24 077 Drugbeleid

Nr. 309 BRIEF VAN DE MINISTER VAN VEILIGHEID EN JUSTITIE

Aan de Voorzitter van de Tweede Kamer der Staten-Generaal

Den Haag, 29 mei 2013

In reactie op de Regeling van werkzaamheden van 26 maart, 14 mei en 21 mei 2013 over het coffeeshopbeleid, en mede naar aanleiding van de actualiteiten in Maastricht, bericht ik u als volgt.

Landelijk coffeeshopbeleid

Bestrijding van overlast en criminaliteit rondom coffeeshops is en blijft een kabinetsdoelstelling, zoals afgesproken in het regeerakkoord. Het ingezetenencriterium maakt in dit kader per 1 januari 2013 onderdeel uit van het landelijk kader van het Nederlandse gedoogbeleid, de Aanwijzing Opiumwet. Hiermee is het ingezetenencriterium onderdeel geworden van het landelijke gedoogbeleid coffeeshops.

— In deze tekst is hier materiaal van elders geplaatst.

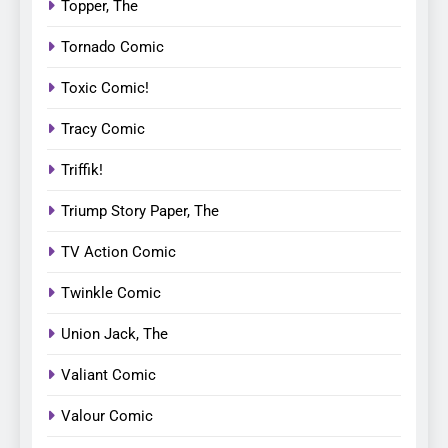
Topper, The
Tornado Comic
Toxic Comic!
Tracy Comic
Triffik!
Triump Story Paper, The
TV Action Comic
Twinkle Comic
Union Jack, The
Valiant Comic
Valour Comic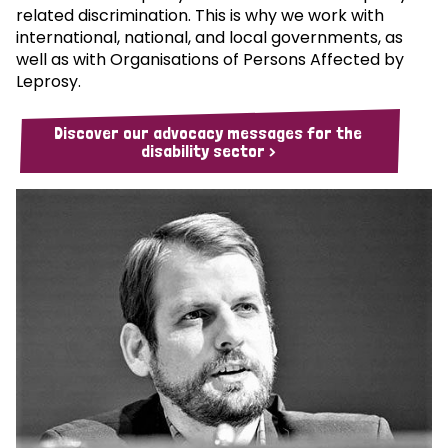
related discrimination. This is why we work with
international, national, and local governments, as
well as with Organisations of Persons Affected by
Leprosy.
Discover our advocacy messages for the
disability sector >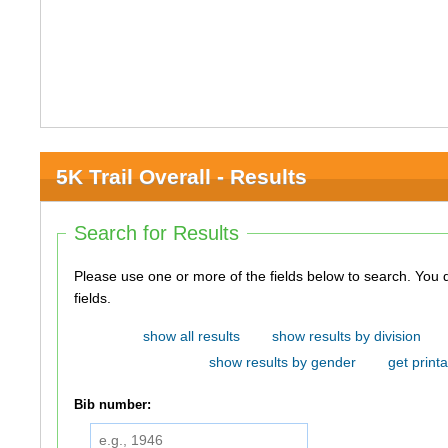
5K Trail Overall - Results
Search for Results
Please use one or more of the fields below to search. You do not need to use all of the
fields.
show all results
show results by division
show results by gender
get printa
Bib number:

Uitgangspunt is dat het lokale bestuur het coffeeshopbeleid – binnen het landelijke kader – vaststelt en de regie voert.

De handhaving van het ingezetenencriterium geschiedt in overleg met betrokken gemeenten en zo nodig gefaseerd, waarbij wordt aangesloten bij het lokale coffeeshop- en veiligheidsbeleid zodat er sprake is van lokaal maatwerk.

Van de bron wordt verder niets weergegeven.